他に収入源を持っている人がアルバイトとして行うか、通訳や翻訳の仕事との兼業で従事している人も少なからず見受けられます。

通訳案内士の勤務体系と休日

「通訳案内士」は旅行会社や代理店に登録し、案件ごとに受けるかどうかを決めるといった働き方が一般的です。

その為勤務体系や休日は自分で自由に決められますが、一日がかりのツアーであれば早朝から夜遅くまでの拘束になることもあります。

通訳案内士の将来性

現状ではまだまだ認知度が低く世間的な地位を確立しきれていないということはあるかもしれません。

しかし今後外国人旅行客はまだまだ増加することが見込まれており、また国も日本を観光立国にするべく外国人旅行客を誘致することに積極的です。

今後その重要性や仕事内容が認知されるようになってくれば、将来性も明るいものになってくるかもしれません。

通訳案内士がおもに勤める場所

「通訳案内士」は基本的にフリーランスな為、先述のように旅行会社や代理店から依頼をもらった場所で働きます。

フリーランスで活躍している「通訳案内士」は「日本観光通訳協会」という社団法人に登録し、そこからガイドの仕事を斡旋してもらうことも多いです。

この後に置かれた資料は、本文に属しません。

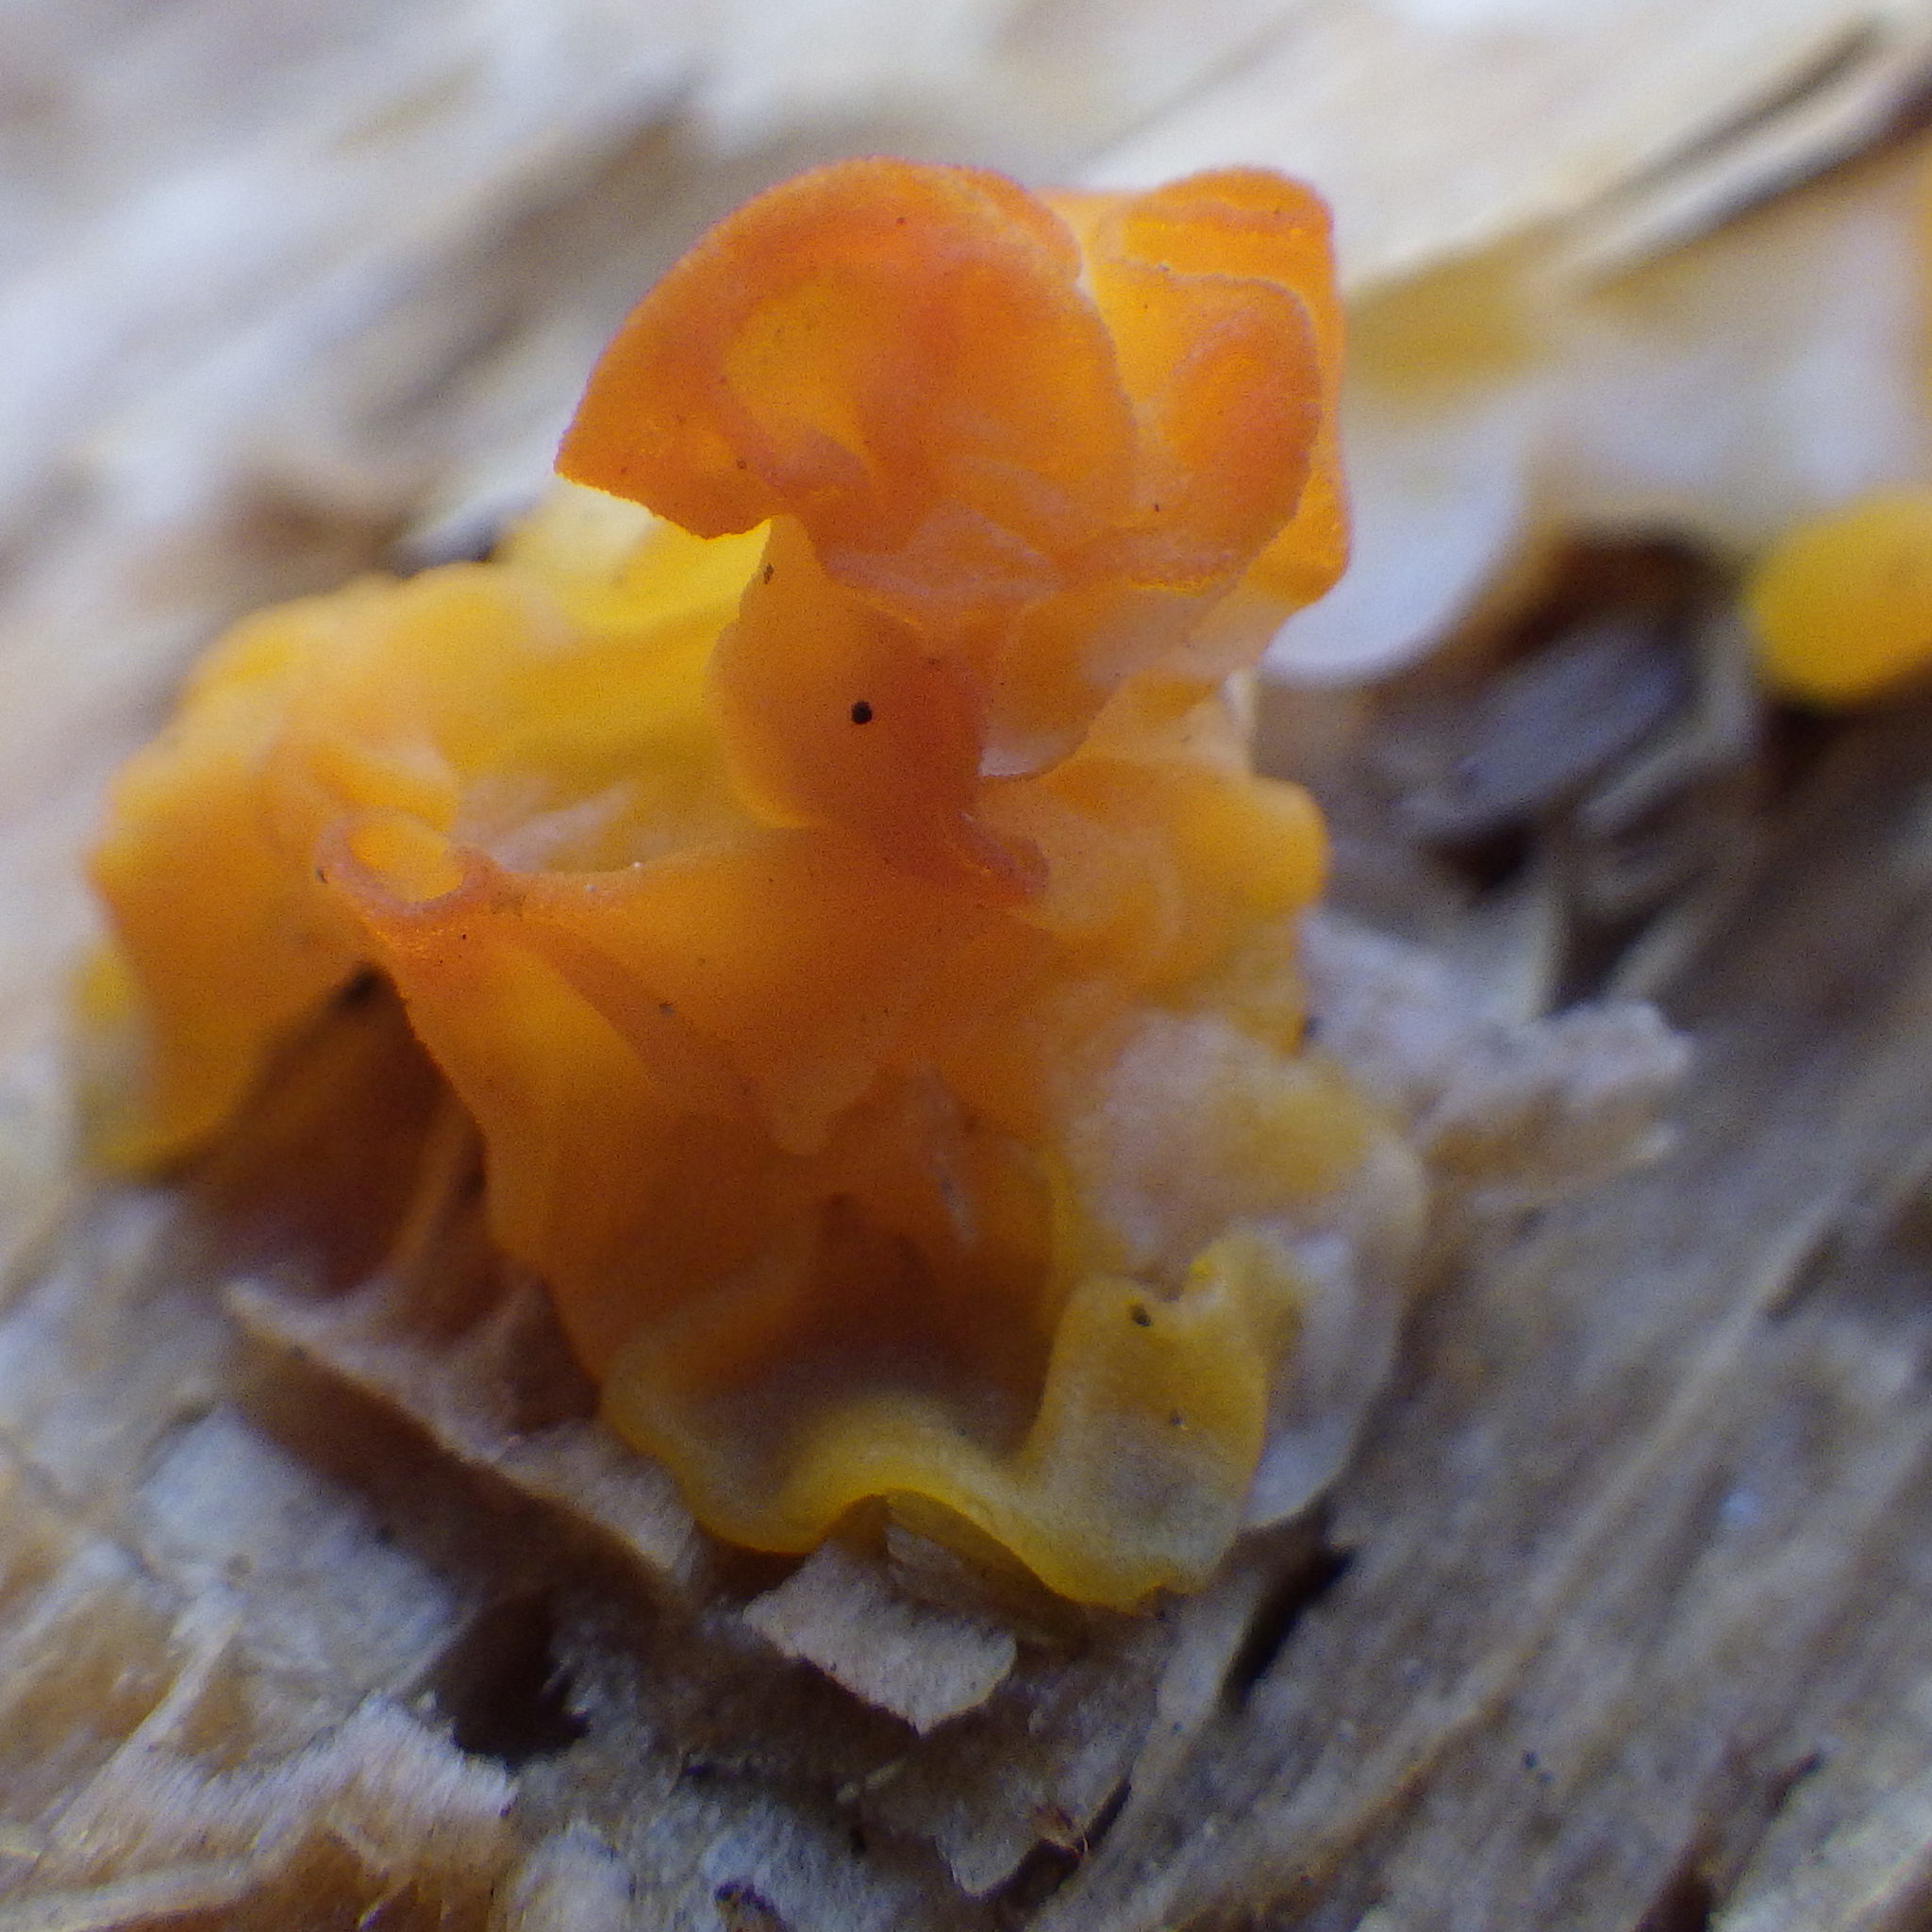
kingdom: Fungi
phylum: Basidiomycota
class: Dacrymycetes
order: Dacrymycetales
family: Dacrymycetaceae
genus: Dacrymyces
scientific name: Dacrymyces chrysospermus
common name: Orange jelly spot
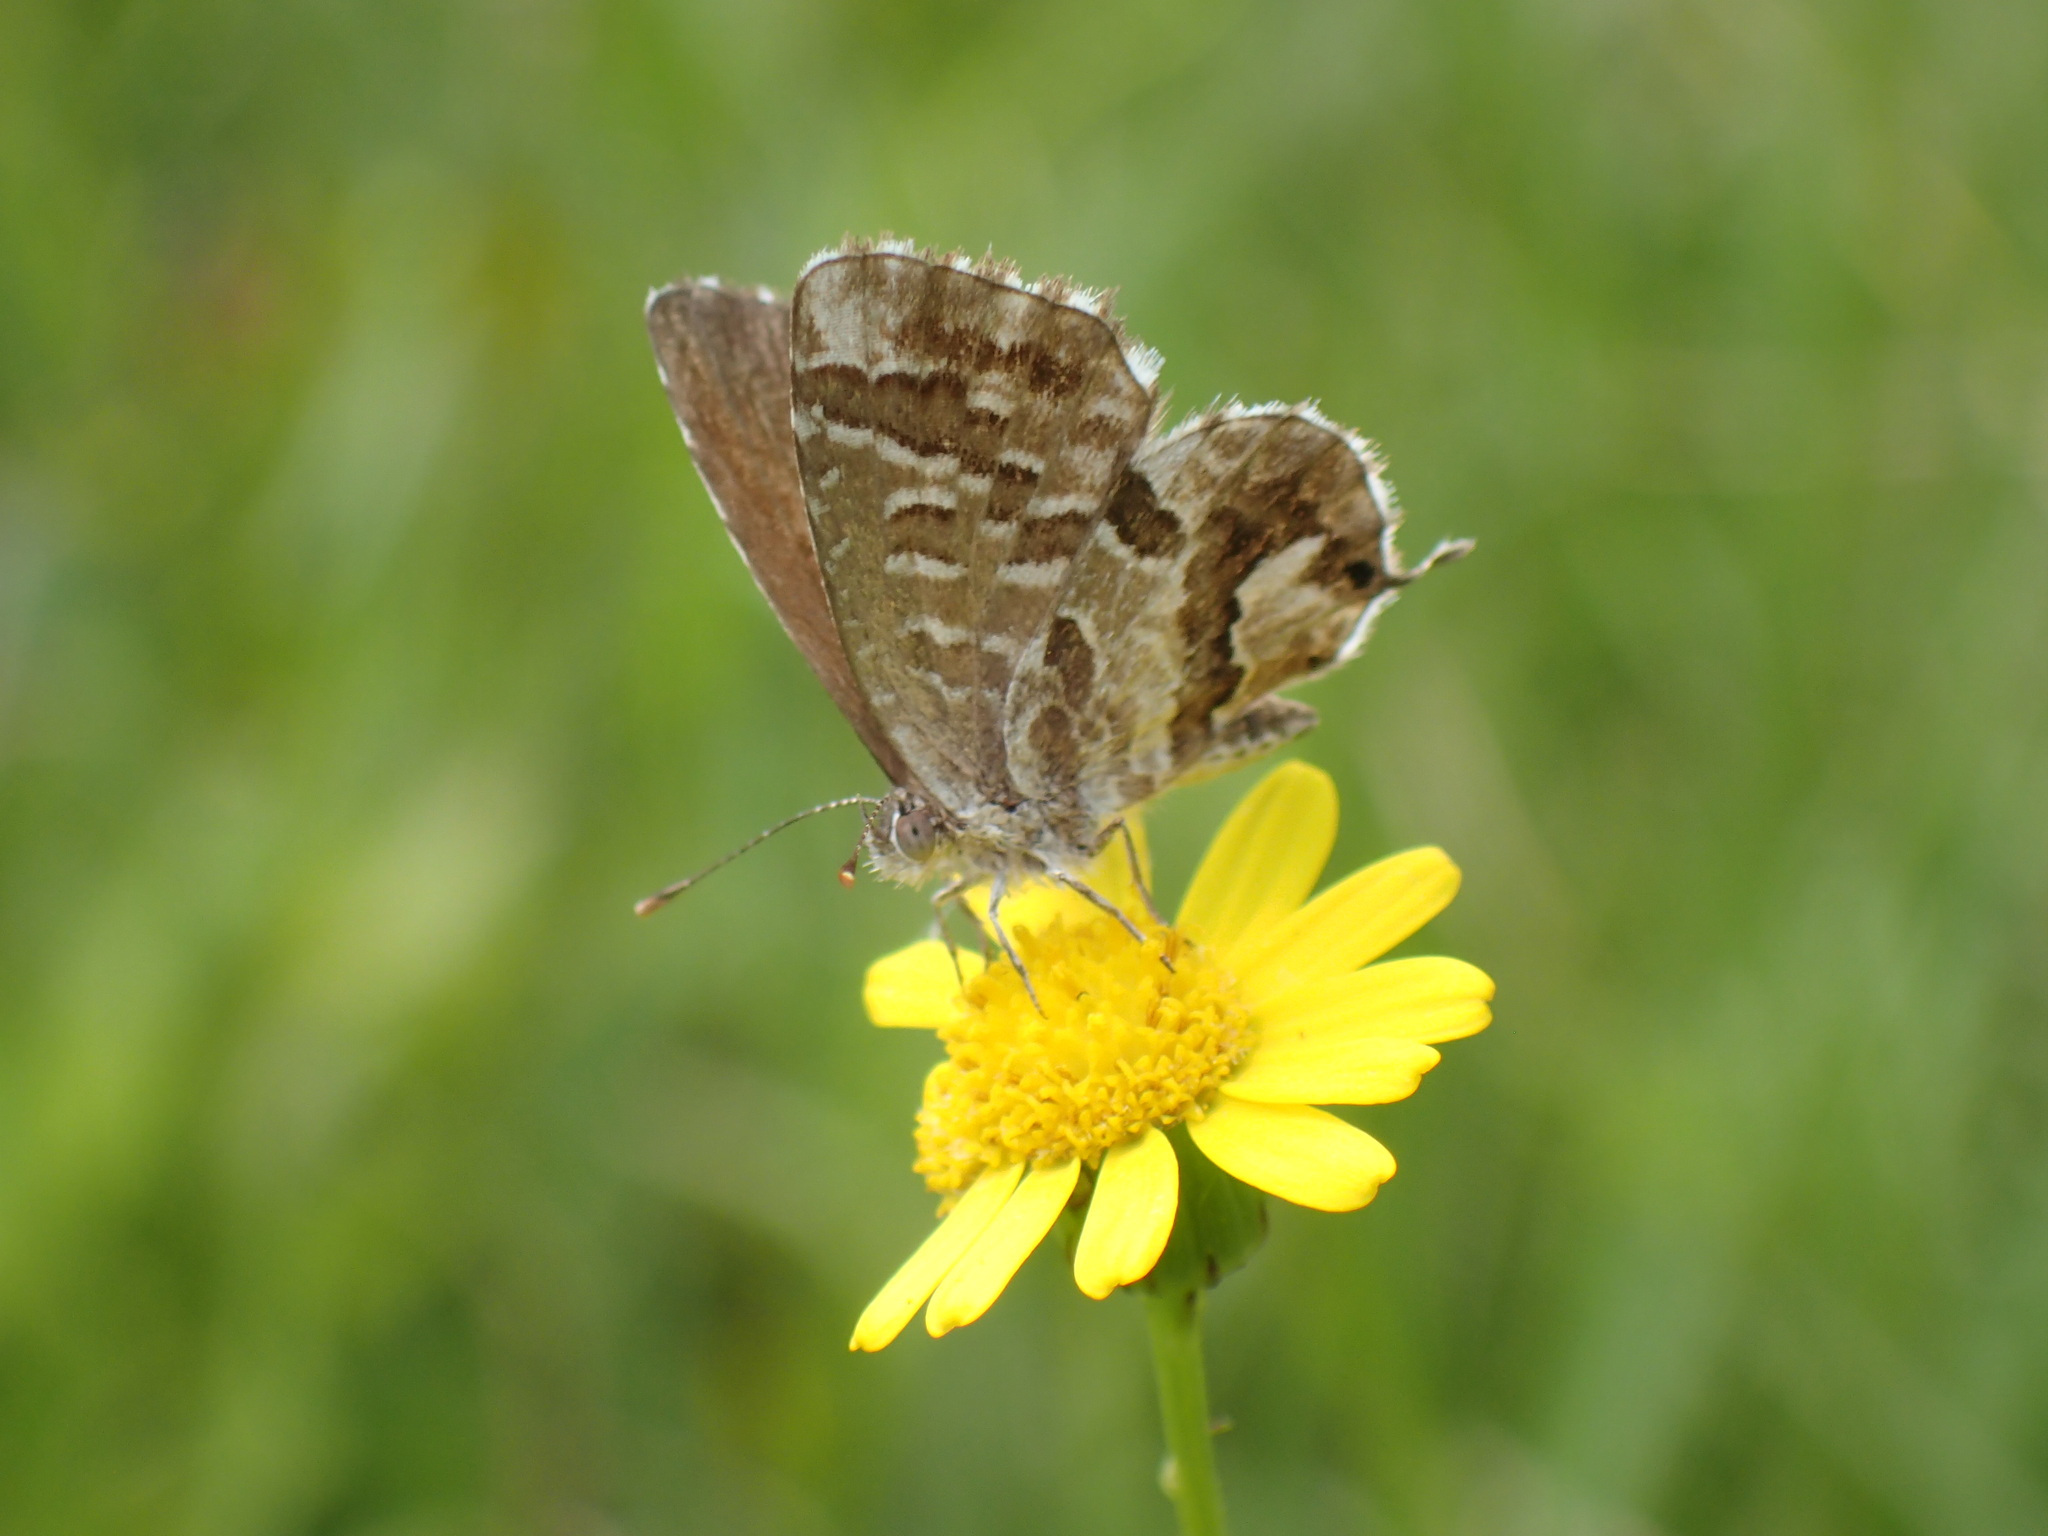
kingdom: Animalia
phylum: Arthropoda
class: Insecta
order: Lepidoptera
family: Lycaenidae
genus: Cacyreus
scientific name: Cacyreus marshalli
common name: Geranium bronze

フリーランスという働き方をしているので、自分が働きたい場所を選べるというのも大きな魅力の一つだといえるかもしれません。

まとめ 通訳案内士についてのおさらい

  • 「通訳案内士」とは「日本を訪れる外国人の観光客に対して日本の観光地や文化を案内したり、旅行中のサポートをする仕事」のことで、高い語学力が求められるのはもちろん、日本の文化や歴史等幅広い知識が必要になる。
  • 「全国通訳案内士」は、毎年1回行われる全国通訳案内士試験に合格し、その後居住の自治体で登録を受ける必要がある。
  • 「地域通訳案内士」は当該自治体で定められた試験に合格し、また登録を受けることが必要になる。
  • 「通訳案内士」が正社員として採用されることはほとんどなく、フリーランスとして働いている人が圧倒的に多い。